%%
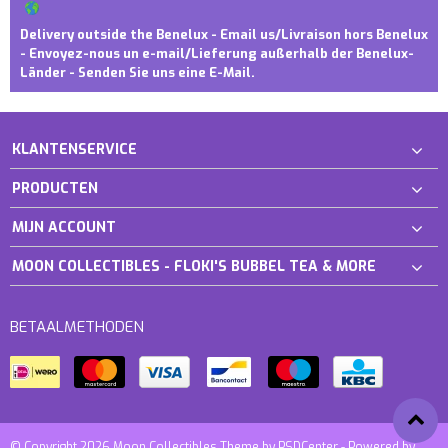
Delivery outside the Benelux - Email us/Livraison hors Benelux
- Envoyez-nous un e-mail/Lieferung außerhalb der Benelux-
Länder - Senden Sie uns eine E-Mail.
KLANTENSERVICE
PRODUCTEN
MIJN ACCOUNT
MOON COLLECTIBLES - FLOKI'S BUBBEL TEA & MORE
BETAALMETHODEN
© Copyright 2026 Moon Collectibles Theme by
PSDCenter
- Powered by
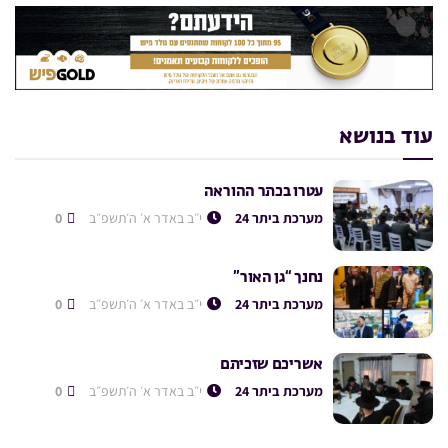
עוד בנושא
עטרו בכתר ההוראה
מערכת ביתר 24
י״ב באדר א׳ ה׳תשפ״ב
0
נחנך “גן האור”
מערכת ביתר 24
י״ב באדר א׳ ה׳תשפ״ב
0
אשריכם שזכיתם
מערכת ביתר 24
י״ב באדר א׳ ה׳תשפ״ב
0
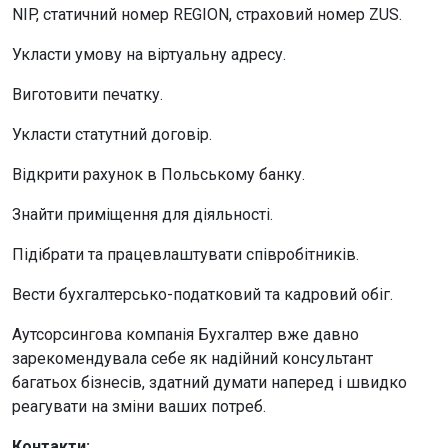
NIP, статичний номер REGION, страховий номер ZUS.
Укласти умову на віртуальну адресу.
Виготовити печатку.
Укласти статутний договір.
Відкрити рахунок в Польському банку.
Знайти приміщення для діяльності.
Підібрати та працевлаштувати співробітників.
Вести бухгалтерсько-податковий та кадровий обіг.
Аутсорсингова компанія Бухгалтер вже давно
зарекомендувала себе як надійний консультант
багатьох бізнесів, здатний думати наперед і швидко
реагувати на зміни ваших потреб.
Контакти:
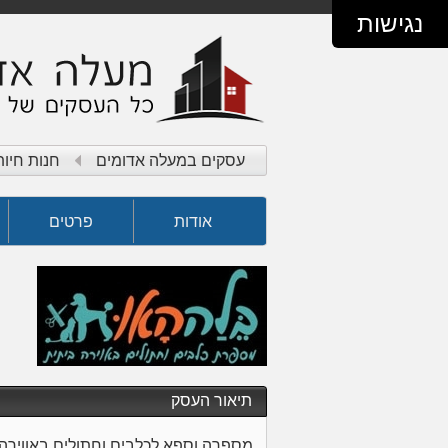
נגישות
עסקים במעלה אדומים
חנות חיות
אודות
פרטים
תיאור העסק
מספרה וספא לכלבים וחתולים באווירה 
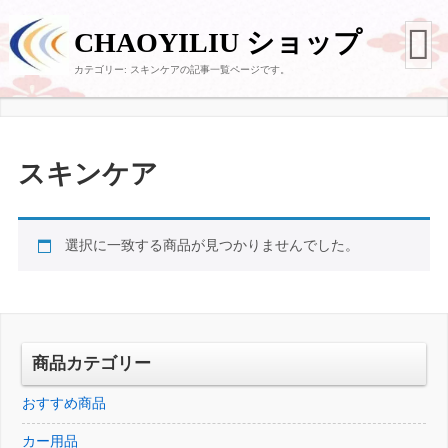
CHAOYILIU ショップ
カテゴリー:
スキンケア
の記事一覧ページです。
スキンケア
選択に一致する商品が見つかりませんでした。
商品カテゴリー
おすすめ商品
カー用品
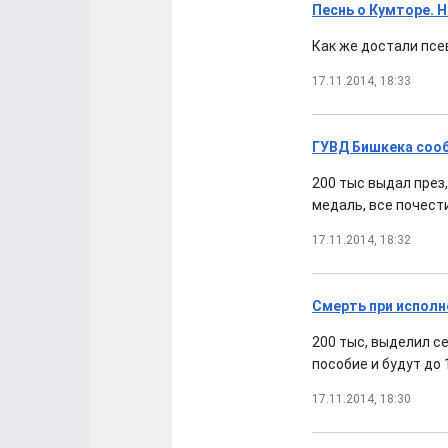
Песнь о Кумторе. 
Как же достали псе
17.11.2014, 18:33
ГУВД Бишкека соо
200 тыс выдал през
медаль, все почест
17.11.2014, 18:32
Смерть при исполн
200 тыс, выделил с
пособие и будут до 
17.11.2014, 18:30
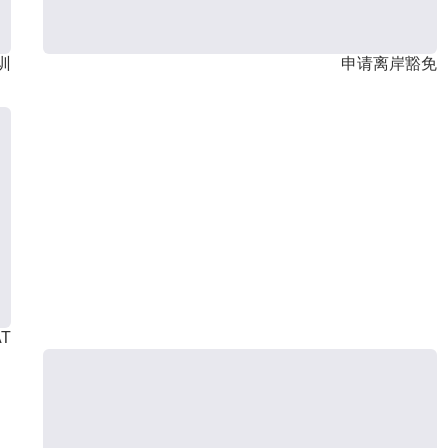
训
申请离岸豁免
T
%%
**WHAT IS BEING ASKED:**
Reproduce every line of text in the entries above without changing anything, and leave out the pictures.

**RESPONSE:**
Delivery outside the Benelux - Email us/Livraison hors Benelux
- Envoyez-nous un e-mail/Lieferung außerhalb der Benelux-
Länder - Senden Sie uns eine E-Mail.
KLANTENSERVICE
PRODUCTEN
MIJN ACCOUNT
MOON COLLECTIBLES - FLOKI'S BUBBEL TEA & MORE
BETAALMETHODEN
© Copyright 2026 Moon Collectibles Theme by
PSDCenter
- Powered by
עוד בנושא
עטרו בכתר ההוראה
מערכת ביתר 24
י״ב באדר א׳ ה׳תשפ״ב
0
נחנך “גן האור”
מערכת ביתר 24
י״ב באדר א׳ ה׳תשפ״ב
0
אשריכם שזכיתם
מערכת ביתר 24
י״ב באדר א׳ ה׳תשפ״ב
0
NIP, статичний номер REGION, страховий номер ZUS.
Укласти умову на віртуальну адресу.
Виготовити печатку.
Укласти статутний договір.
Відкрити рахунок в Польському банку.
Знайти приміщення для діяльності.
Підібрати та працевлаштувати співробітників.
Вести бухгалтерсько-податковий та кадровий обіг.
Аутсорсингова компанія Бухгалтер вже давно
зарекомендувала себе як надійний консультант
багатьох бізнесів, здатний думати наперед і швидко
реагувати на зміни ваших потреб.
Контакти:
נגישות
עסקים במעלה אדומים
חנות חיות
אודות
פרטים
תיאור העסק
מספרה וספא לכלבים וחתולים באווירה 
CHAOYILIU ショップ
カテゴリー:
スキンケア
の記事一覧ページです。
スキンケア
選択に一致する商品が見つかりませんでした。
商品カテゴリー
おすすめ商品
カー用品
Песнь о Кумторе. 
Как же достали псе
17.11.2014, 18:33
ГУВД Бишкека соо
200 тыс выдал през
медаль, все почест
17.11.2014, 18:32
Смерть при исполн
200 тыс, выделил с
пособие и будут до 
17.11.2014, 18:30
训
申请离岸豁免
T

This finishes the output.